No Justice – No Public Responsibility
“‘Due to the absence of justice, there is no public responsibility. This is why Arab residents destroy parks, streets, public drinking fountains, and public transportation, thinking that they are destroying government property, not their own. Similarly, responsibility for… political prisoners [meaning those fighting for civil and human rights] who sacrificed themselves for society is lacking; society itself has abandoned these courageous people. People in Arab countries see the problems of political prisoners as a private problem of the family of each prisoner.’
“The Japanese individual wonders: ‘I can understand that the regimes [fight] prominent individuals, thinkers, authors, politicians, scientists, and artists, but why does the people itself abandon them?’
“According to the author, ‘the Arab adopts his ideas from outside, while the Japanese shapes his ideas on concrete events in Japan that he experiences every day.

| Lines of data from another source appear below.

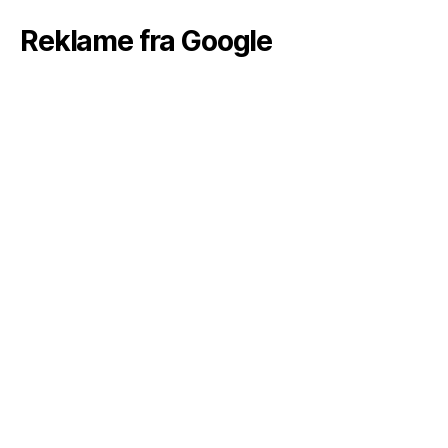
Reklame fra Google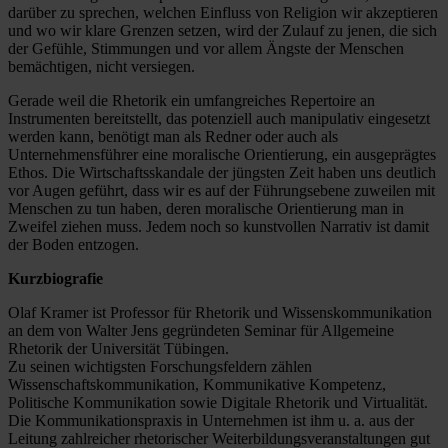
darüber zu sprechen, welchen Einfluss von Religion wir akzeptieren
und wo wir klare Grenzen setzen, wird der Zulauf zu jenen, die sich
der Gefühle, Stimmungen und vor allem Ängste der Menschen
bemächtigen, nicht versiegen.
Gerade weil die Rhetorik ein umfangreiches Repertoire an
Instrumenten bereitstellt, das potenziell auch manipulativ eingesetzt
werden kann, benötigt man als Redner oder auch als
Unternehmensführer eine moralische Orientierung, ein ausgeprägtes
Ethos. Die Wirtschaftsskandale der jüngsten Zeit haben uns deutlich
vor Augen geführt, dass wir es auf der Führungsebene zuweilen mit
Menschen zu tun haben, deren moralische Orientierung man in
Zweifel ziehen muss. Jedem noch so kunstvollen Narrativ ist damit
der Boden entzogen.
Kurzbiografie
Olaf Kramer ist Professor für Rhetorik und Wissenskommunikation
an dem von Walter Jens gegründeten Seminar für Allgemeine
Rhetorik der Universität Tübingen.
Zu seinen wichtigsten Forschungsfeldern zählen
Wissenschaftskommunikation, Kommunikative Kompetenz,
Politische Kommunikation sowie Digitale Rhetorik und Virtualität.
Die Kommunikationspraxis in Unternehmen ist ihm u. a. aus der
Leitung zahlreicher rhetorischer Weiterbildungsveranstaltungen gut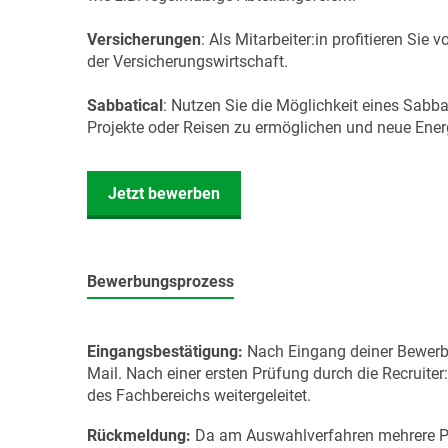
Versicherungen
: Als Mitarbeiter:in profitieren Si
der Versicherungswirtschaft.
Sabbatical
: Nutzen Sie die Möglichkeit eines Sabba
Projekte oder Reisen zu ermöglichen und neue Ener
Jetzt bewerben
Bewerbungsprozess
Eingangsbestätigung:
Nach Eingang deiner Bewerbu
Mail. Nach einer ersten Prüfung durch die Recruite
des Fachbereichs weitergeleitet.
Rückmeldung:
Da am Auswahlverfahren mehrere Part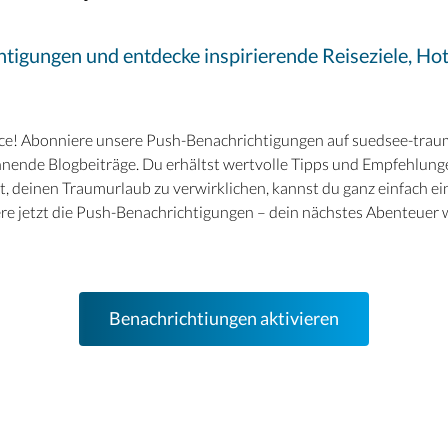
Hotels
Reise planen
tigungen und entdecke inspirierende Reiseziele, Ho
System
ice! Abonniere unsere Push-Benachrichtigungen auf suedsee-traumu
annende Blogbeiträge. Du erhältst wertvolle Tipps und Empfehlunge
t, deinen Traumurlaub zu verwirklichen, kannst du ganz einfach e
ere jetzt die Push-Benachrichtigungen – dein nächstes Abenteuer 
Benachrichtiungen aktivieren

In Japan, new facts are added every day, while the Arab makes do with reconstructing events from the distant past…'”
‘People Need Domestic and External Criticism’

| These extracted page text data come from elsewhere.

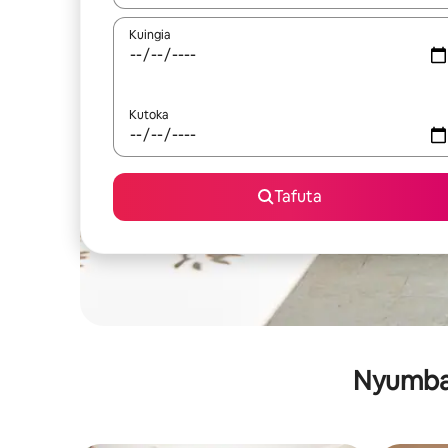
Kuingia
Kutoka
Tafuta
Nyumba 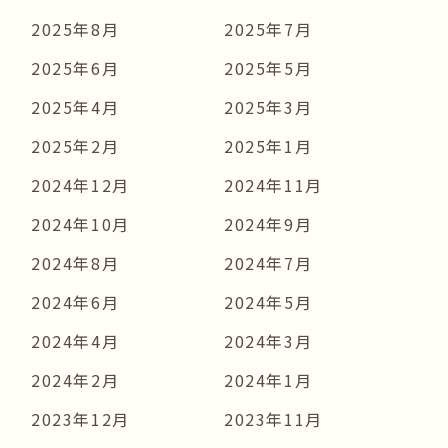
2025年8月
2025年7月
2025年6月
2025年5月
2025年4月
2025年3月
2025年2月
2025年1月
2024年12月
2024年11月
2024年10月
2024年9月
2024年8月
2024年7月
2024年6月
2024年5月
2024年4月
2024年3月
2024年2月
2024年1月
2023年12月
2023年11月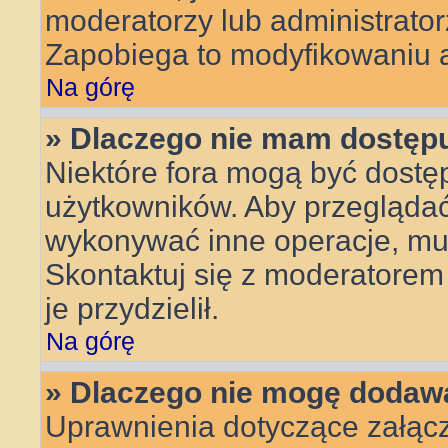
moderatorzy lub administrator
Zapobiega to modyfikowaniu an
Na górę
» Dlaczego nie mam dostęp
Niektóre fora mogą być dostęp
użytkowników. Aby przeglądać,
wykonywać inne operacje, mu
Skontaktuj się z moderatorem 
je przydzielił.
Na górę
» Dlaczego nie mogę dodaw
Uprawnienia dotyczące załącz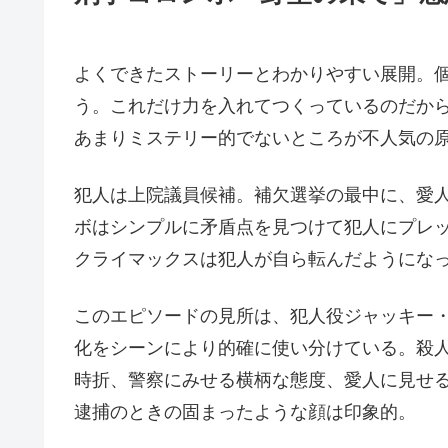
よくできたストーリーとわかりやすい展開。
う。これだけ力を入れてつくっているのだか
あまりミステリー的でないところが不人気の
犯人は上院議員候補。補欠選挙の最中に、愛
ボはシンプルに矛盾点を見つけて犯人にプレ
クライマックスは犯人が自ら転んだようにな
このエピソードの見所は、犯人役ジャッキー
化をシーンにより的確に使い分けている。殺
時折、警察にみせる横柄な態度、愛人に見せ
逮捕のときの固まったような顔は印象的。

“The author compares Japan to the Arabs: ‘The Japanese had to deal with the bitter and difficult experience of the Japanese military taking control of the emperor, the government, and the people and leading the country to war… But we recognized our mistake and decided to correct it. We expelled the military and decided to rebuild what was destroyed by the military oppression. We learned that oppression leads to destruction of national resources and the murder of innocents… Self-criticism is a great value in the life of every people, and people need domestic and external criticism.'”
Why Don’t the Japanese Hate America (While the Arabs Do)?
“The author says that several times his Arab friends have asked him: ‘The U.S. destroyed you by dropping two nuclear bombs on your cities. Why don’t you hate America?’ He answers: ‘We must admit our mistakes. We were imperialist and we conquered peoples and destroyed many lands – China, Korea, and Oceania. We must criticize ourselves and then correct our mistakes. As to feelings, this is a limited personal matter that does not build the future.’
“Notahara insists that awareness of problems is the right approach to correcting them… The Japanese does not expect coming to a bank to withdraw money and having the teller give him less than the amount coming to him, or coming to the museum and having the museum director offer to sell him archeological exhibits…
“In his book, Notohara describes many instances; once he saw a nun in religious garb who paid a bribe. Why? Because in her institution, she could not get any attention without it. The author shows that the Arab value system contains many flaws that do not comply with the progress for which the [Arabs] yearn.”
‘I Think We All Need to Read This Book With Open Eyes and Hearts’
“I have tried to present in brief this book, which opens the eyes of anyone who wants to see. It presents two matters: Japan freed itself of many of its old values … in order to enter the modern age, [and] the Arab value system requires revision…
“I think that we all need to read this book with open eyes and hearts.”